**Task requirements:** Which lines of the records contain the string "launch"? Show each of them in full.
----------
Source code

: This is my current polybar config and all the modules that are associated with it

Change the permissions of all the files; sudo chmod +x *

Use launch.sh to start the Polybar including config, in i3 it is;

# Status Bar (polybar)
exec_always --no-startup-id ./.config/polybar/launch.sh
----------
**Result of the exercise:**
Use launch.sh to start the Polybar including config, in i3 it is;
exec_always --no-startup-id ./.config/polybar/launch.sh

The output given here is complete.